New information on Chaim Rabinowitz family
A recent contact from a younger member of the Orthodox Jewish community of Lakewood NJ has resulted in important new information about the family of Chaim Rabinowitz, the first child of Rabbi Yitzhak Elchanan Spektor, whom we used to count as our ancestor.
Since I became a minor authority on the biography of Rabbi Spektor on the basis of my writings on this blog, I have received many messages from people claiming a family relationship with him. Most of these have turned out to be spurious, as was our own original supposition based on family lore.
This message immediately got my attention because many of the facts were in agreement with my research. The informant had correct names and ages for the three Rabinowitz children I knew about—Joseph, Eliezer and Bluma—and also knew of two additional sons. We had the same name for Chaim's wife, Faiga or Feige, but different names for the wife's father.
I have known this man from various sources including Wikipedia as Joseph Böhmer, the rabbi of Slutsk. My correspondent wrote that Feiga's father was the famous Reb Yoselle, Yosef Peimer, the rabbi of Slutsk. Searching for Yosef Peimer confirmed that he had been the much loved rabbi of Slutsk from 1829 to 1874. Slowly it dawned on me that Yosef Peimer and Joseph Böhmer were one and the same person.

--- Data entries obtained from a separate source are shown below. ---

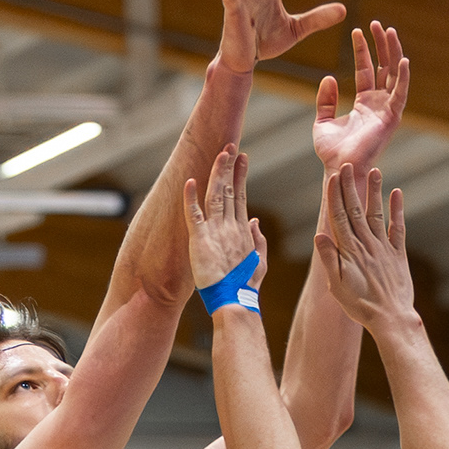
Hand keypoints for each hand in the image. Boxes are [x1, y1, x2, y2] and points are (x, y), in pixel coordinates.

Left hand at [182, 144, 264, 304]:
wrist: (235, 300)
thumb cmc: (246, 285)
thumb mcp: (259, 260)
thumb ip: (258, 239)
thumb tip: (256, 221)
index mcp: (243, 230)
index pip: (241, 196)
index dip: (240, 176)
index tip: (242, 158)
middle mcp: (231, 226)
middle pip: (230, 190)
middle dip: (229, 167)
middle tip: (230, 147)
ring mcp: (216, 232)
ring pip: (216, 196)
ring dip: (217, 174)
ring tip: (220, 155)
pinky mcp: (200, 240)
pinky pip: (193, 215)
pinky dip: (190, 198)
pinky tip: (189, 182)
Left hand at [308, 21, 406, 171]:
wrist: (338, 167)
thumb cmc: (331, 152)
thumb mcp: (322, 121)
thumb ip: (325, 100)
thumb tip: (329, 78)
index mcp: (364, 103)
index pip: (366, 70)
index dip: (363, 50)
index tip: (358, 30)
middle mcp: (378, 104)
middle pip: (383, 67)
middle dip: (381, 45)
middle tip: (377, 24)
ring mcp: (386, 110)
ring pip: (394, 75)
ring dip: (393, 53)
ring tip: (389, 31)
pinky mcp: (392, 118)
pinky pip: (401, 94)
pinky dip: (404, 77)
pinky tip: (403, 59)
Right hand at [316, 162, 419, 329]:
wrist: (390, 318)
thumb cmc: (360, 305)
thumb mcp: (337, 285)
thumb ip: (329, 259)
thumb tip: (318, 235)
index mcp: (349, 251)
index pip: (338, 217)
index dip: (335, 196)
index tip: (333, 177)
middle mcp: (366, 244)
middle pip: (355, 210)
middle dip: (350, 186)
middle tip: (347, 165)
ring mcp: (384, 248)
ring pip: (377, 214)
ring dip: (374, 192)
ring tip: (374, 170)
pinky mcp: (399, 254)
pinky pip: (398, 228)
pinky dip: (398, 210)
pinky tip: (397, 193)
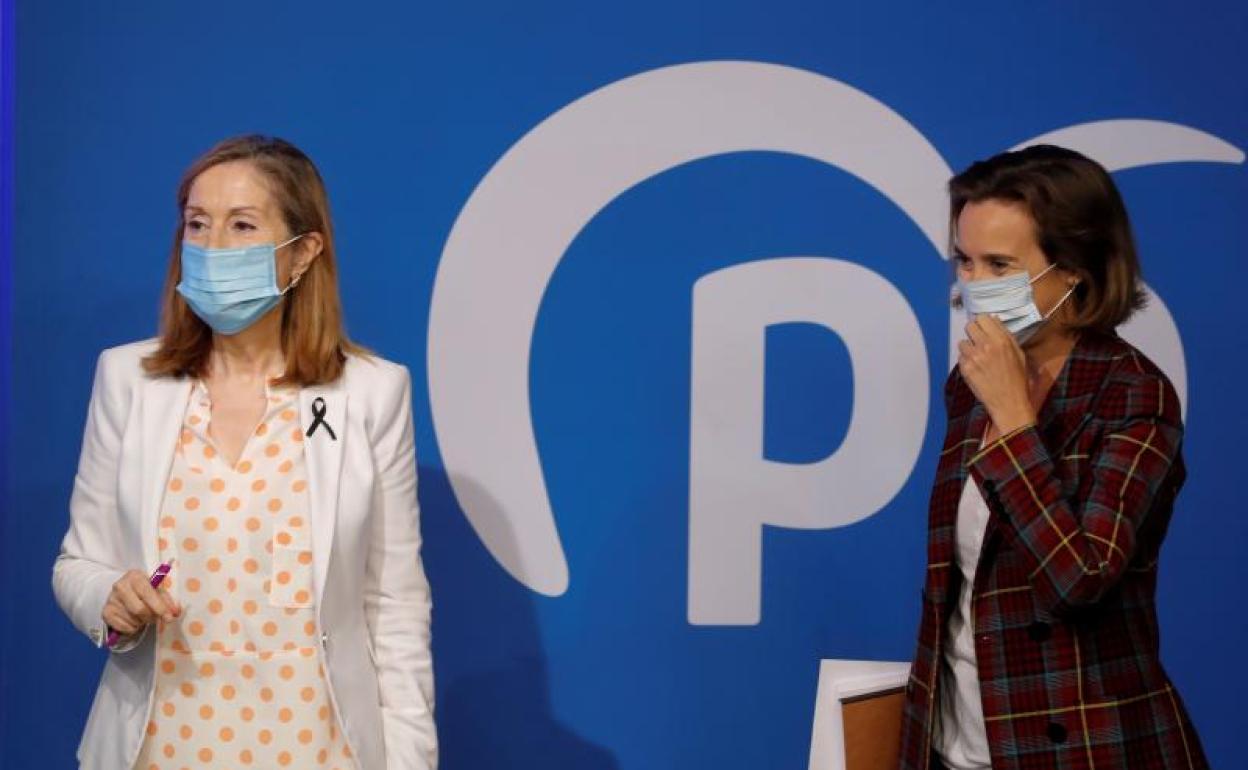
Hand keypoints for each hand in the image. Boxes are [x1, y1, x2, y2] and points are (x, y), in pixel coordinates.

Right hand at [102, 570, 179, 635]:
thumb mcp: (156, 589)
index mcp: (135, 576)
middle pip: (140, 609)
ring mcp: (111, 600)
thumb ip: (167, 600)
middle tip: (156, 617)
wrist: (122, 592)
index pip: (148, 594)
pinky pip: (126, 627)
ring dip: (143, 622)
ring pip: (134, 620)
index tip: (169, 617)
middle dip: (152, 616)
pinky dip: (134, 628)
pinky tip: (134, 619)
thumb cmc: (144, 590)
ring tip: (144, 615)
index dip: (160, 607)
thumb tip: (176, 612)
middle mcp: (120, 586)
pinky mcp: (106, 613)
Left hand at [958, 315, 1035, 435]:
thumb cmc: (1017, 379)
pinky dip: (966, 361)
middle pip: (969, 326)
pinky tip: (976, 368)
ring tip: (978, 358)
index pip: (983, 318)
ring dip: (968, 348)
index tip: (984, 329)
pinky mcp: (965, 368)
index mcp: (1001, 340)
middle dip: (973, 332)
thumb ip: (1006, 335)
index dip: (983, 323)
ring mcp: (973, 357)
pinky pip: (960, 357)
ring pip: (962, 342)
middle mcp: (986, 345)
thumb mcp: (1018, 353)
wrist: (1009, 402)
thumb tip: (994, 320)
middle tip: (979, 341)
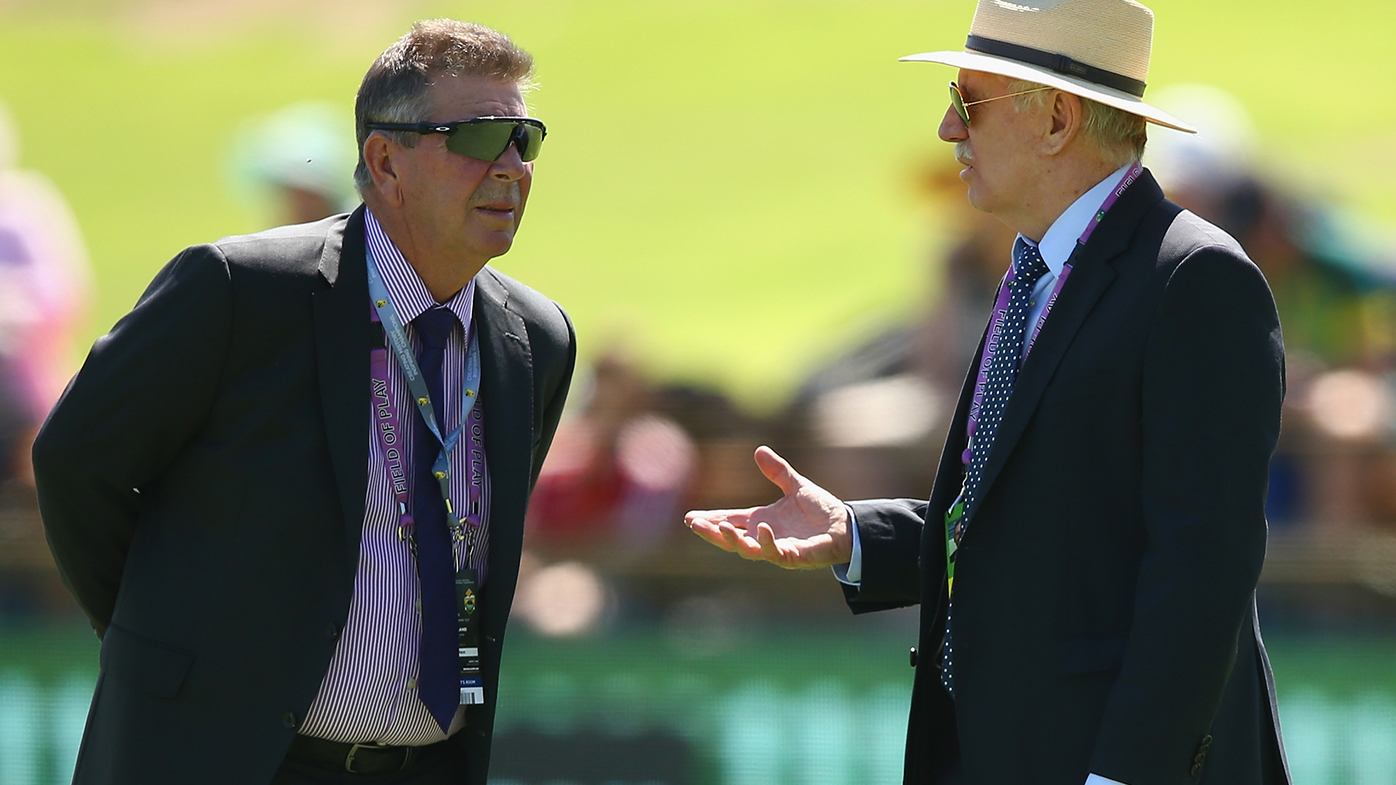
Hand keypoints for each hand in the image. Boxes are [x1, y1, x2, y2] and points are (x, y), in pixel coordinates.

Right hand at [684, 446, 851, 568]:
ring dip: (733, 540)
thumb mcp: (796, 486)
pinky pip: (775, 553)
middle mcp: (766, 536)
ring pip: (748, 550)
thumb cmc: (822, 511)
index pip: (730, 521)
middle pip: (731, 538)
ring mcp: (778, 548)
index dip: (711, 520)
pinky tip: (761, 528)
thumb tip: (758, 450)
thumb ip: (778, 471)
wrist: (848, 525)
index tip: (690, 517)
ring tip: (722, 527)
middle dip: (712, 533)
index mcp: (762, 520)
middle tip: (694, 524)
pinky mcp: (794, 556)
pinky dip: (766, 542)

My correspondent shared a manuscript written by a relative on the life and times of Reb Yoselle, in which we learn he was originally from Zamut in western Lithuania, grew up in Slutsk in the Minsk region, studied at the great Volozhin yeshiva, and returned in his 30s to become rabbi in his home city.
Rabbi Peimer was about 20 years older than Rabbi Spektor. By the 1850s, Reb Yoselle was at the height of his fame and power while Rav Yitzhok was an up-and-coming rabbinical star, recently appointed to the chair in Novogrodok, about 100 miles from Slutsk, after a series of successful tenures in smaller regional towns.
It is in this period that Spektor's son Chaim, also learned in Torah study, was ready to be married. It seems that the marriage between the offspring of two of the most renowned Litvak rabbis of the time would have been a most auspicious event. Reb Yoselle passed away in 1874 and some time after that his son, Meir, became the rabbi of Slutsk.
Meir's son, also named Joseph Peimer, emigrated to America in the 1900s and came to be the rabbi of Temple Beth El in Brooklyn. In 1925, Peimer wrote what he knew of the family of his father's sister Feiga in a letter to another relative. The image above is from an unsent draft of the letter that Peimer kept. On page 10, he writes about the Rabinowitz family. Here is my correspondent's rough rendering:
Feiga had four sons, and these are their names. The oldest is Meir and he is now is Paris and he sells expensive stones and watches. The second son is Eliezer Isser Rabinowitz, who was a doctor in Yekatirnaslav. He became very rich and is now in Tel Aviv. The third son is Rav Yosef Rabinowitz, and he lived with the Rav Hagaon R' Yitzchok Elchonon, and learned a lot from the Torah Scholars. He is now in Moscow. The fourth is Yaakov and he learned under the Torah giants. And one daughter Bluma who never married.
So those are the new details on the children of Chaim Rabinowitz. The source seems credible and some of the information checks out with what we already knew. I am ready to accept this as confirmation of two additional male children, Meir and Yaakov, who we didn't have before, plus new life details on Eliezer's profession and Yosef's location in 1925.
Thank you to my correspondent for providing this valuable information.